▸ Goals
[a] In the travel post about heading down the Mekong to Pak Beng, why did the writers change their plans and go to Laos? Answer in one to three sentences.
[b] Pick up the travel post about heading down the Mekong to Pak Beng after its last sentence and keep it going.

▸ Selected text
****************************************
Monday, April 20, 2009

Down the Mekong to Pak Beng

We have met the fabest couple from Canada and due to the political stirrings and a few flare-ups of unrest in Bangkok we have decided to hop onto their (the fab Canadians) itinery of to Laos down the Mekong, head across the border into Laos and eventually end up in Louang Phabang. A big part of traveling involves well traveling and we had a three day trip ahead of us. The first day was a grueling 4 hours back down to Chang Mai and then a long 6 hour to the Laos Border.

We arrived at 9 at night and Lawrence dashed of in the tuk-tuk got us a room thank god as it was the last. It felt like days on the bus to get there, long and boring, we ended up playing I spy and laughing at silly things a lot.
****************************************
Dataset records
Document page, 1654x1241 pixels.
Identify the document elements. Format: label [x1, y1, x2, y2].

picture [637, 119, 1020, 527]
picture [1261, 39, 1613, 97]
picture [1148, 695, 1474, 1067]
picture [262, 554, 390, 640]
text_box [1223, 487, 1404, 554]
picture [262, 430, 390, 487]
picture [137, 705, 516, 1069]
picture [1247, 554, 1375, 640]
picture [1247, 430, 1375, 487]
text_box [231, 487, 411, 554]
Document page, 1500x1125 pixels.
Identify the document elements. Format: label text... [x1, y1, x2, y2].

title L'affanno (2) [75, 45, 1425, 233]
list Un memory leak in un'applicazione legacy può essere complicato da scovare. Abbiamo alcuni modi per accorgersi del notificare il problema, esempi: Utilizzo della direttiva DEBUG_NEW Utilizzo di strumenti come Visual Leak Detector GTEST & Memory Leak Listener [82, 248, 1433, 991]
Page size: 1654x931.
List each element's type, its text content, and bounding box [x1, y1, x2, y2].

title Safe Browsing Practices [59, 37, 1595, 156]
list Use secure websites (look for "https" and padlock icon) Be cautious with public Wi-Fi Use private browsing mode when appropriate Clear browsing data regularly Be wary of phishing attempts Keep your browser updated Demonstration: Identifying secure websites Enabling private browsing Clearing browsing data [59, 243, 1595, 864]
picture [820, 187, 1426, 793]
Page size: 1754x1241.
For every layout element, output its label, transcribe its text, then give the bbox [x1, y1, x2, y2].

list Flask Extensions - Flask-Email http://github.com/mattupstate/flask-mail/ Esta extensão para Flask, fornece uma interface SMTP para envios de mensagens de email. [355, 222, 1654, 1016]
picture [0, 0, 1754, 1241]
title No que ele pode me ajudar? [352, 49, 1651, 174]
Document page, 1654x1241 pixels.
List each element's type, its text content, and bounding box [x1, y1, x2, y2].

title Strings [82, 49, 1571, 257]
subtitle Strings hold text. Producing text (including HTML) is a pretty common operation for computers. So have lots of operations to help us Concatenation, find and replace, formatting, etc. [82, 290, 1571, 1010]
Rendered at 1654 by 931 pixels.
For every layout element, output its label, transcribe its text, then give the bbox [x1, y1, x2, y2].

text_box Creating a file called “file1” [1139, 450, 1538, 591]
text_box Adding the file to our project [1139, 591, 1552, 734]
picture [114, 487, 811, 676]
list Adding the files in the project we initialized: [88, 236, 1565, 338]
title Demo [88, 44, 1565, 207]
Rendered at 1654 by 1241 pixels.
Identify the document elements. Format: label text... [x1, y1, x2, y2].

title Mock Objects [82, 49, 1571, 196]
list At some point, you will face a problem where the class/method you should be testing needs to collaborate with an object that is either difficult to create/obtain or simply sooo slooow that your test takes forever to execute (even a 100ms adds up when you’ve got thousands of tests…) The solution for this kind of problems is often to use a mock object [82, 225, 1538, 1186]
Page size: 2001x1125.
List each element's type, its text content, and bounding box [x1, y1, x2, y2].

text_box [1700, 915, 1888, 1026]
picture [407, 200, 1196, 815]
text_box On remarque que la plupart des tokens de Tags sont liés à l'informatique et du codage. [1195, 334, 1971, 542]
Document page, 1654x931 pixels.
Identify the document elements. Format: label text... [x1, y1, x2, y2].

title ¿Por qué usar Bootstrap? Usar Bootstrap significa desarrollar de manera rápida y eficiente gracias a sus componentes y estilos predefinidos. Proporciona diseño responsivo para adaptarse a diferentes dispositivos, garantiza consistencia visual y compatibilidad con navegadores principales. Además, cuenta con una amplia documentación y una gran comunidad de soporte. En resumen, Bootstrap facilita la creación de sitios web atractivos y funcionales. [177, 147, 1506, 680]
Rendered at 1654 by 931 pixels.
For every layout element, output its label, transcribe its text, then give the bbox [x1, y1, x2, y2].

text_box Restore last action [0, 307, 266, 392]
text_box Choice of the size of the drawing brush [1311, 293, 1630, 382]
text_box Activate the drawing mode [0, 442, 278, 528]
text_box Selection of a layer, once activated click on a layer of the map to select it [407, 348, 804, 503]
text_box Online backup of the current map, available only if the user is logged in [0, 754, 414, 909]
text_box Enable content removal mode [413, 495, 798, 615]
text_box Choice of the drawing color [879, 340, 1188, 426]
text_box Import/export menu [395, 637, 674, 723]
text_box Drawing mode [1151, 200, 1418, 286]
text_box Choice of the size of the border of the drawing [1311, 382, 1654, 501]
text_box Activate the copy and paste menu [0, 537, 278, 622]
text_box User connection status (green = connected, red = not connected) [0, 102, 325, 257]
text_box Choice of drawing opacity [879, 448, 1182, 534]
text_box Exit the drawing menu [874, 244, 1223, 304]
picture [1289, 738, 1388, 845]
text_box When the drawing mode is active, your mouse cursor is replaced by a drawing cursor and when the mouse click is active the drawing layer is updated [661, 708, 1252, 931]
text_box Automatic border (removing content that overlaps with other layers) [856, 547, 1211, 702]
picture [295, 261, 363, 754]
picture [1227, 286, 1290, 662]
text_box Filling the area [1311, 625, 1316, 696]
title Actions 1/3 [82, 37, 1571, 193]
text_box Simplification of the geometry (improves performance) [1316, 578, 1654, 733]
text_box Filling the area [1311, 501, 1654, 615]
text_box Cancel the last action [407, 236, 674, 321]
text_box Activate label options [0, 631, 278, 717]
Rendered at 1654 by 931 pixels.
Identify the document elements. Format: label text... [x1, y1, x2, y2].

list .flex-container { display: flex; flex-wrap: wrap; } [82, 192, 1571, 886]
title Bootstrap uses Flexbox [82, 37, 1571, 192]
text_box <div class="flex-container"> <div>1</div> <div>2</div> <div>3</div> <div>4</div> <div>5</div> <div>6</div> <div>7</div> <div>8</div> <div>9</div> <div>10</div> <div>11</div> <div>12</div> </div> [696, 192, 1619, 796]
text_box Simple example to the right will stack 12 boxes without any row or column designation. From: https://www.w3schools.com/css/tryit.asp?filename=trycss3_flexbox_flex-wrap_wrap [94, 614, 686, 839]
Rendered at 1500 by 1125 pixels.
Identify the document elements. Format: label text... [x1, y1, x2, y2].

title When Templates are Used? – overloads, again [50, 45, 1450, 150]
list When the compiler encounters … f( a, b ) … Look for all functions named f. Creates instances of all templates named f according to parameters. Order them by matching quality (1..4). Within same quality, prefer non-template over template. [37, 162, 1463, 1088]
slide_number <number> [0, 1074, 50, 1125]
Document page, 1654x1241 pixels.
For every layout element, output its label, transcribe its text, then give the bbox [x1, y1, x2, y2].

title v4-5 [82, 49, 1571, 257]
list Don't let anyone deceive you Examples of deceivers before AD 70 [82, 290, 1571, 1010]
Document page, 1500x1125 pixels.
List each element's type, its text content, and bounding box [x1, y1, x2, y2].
****************************************
▸ Final results
[a] They had met a couple from Canada. Because of political stirrings and a few flare-ups of unrest in Bangkok, they decided to join that couple's plan to go down the Mekong into Laos and end up in Louang Phabang.

[b]
The next morning we woke up early and was sitting in the funny guest house we found on the river in the coolest open restaurant with Laos across the river, someone singing and playing flute, the occasional cock crow, after breakfast we headed for immigration caught a boat across the Mekong to Laos, got visas in the extreme heat and then landed up on a slow boat packed to the full of travelers and a few locals down the Mekong 6 hours+

We arrived in Pakbeng a small little one road town that felt like a frontier town from another era with a couple of guest houses and restaurants, a stunning market (straight out of my wish list no crap just real food market) lots of chickens, dogs, puppies, cats and the occasional pig and goat (one of which we heard squealing for its life as it was slaughtered that morning). Not very Buddhist. The locals here are different from Thais a lot softer not so hardened by years of foreigners abuse. We found a fabulous guest house for about R30 a night hot shower, electricity until 10 - en the whole village shuts down.

I had the most exceptional fish dish from this Local guy who Lawrence met on the boat yesterday, it was catfish with a Soya/oyster sauce (not sure I asked but we were'nt sure of the answer.) Must have been grilled on a flat plate with caramelized ginger sauce. Craig had Lap - a minced pork and a mint dish similar to the Thai dish I like to make. The food was brilliant, fresh and well bloody authentic. Woke up early to the sound of the village coming to life stepped out on our balcony overlooking village and glimpse life Laos Pakbeng style.

The local kids are so gorgeous, I could bring a few home with me!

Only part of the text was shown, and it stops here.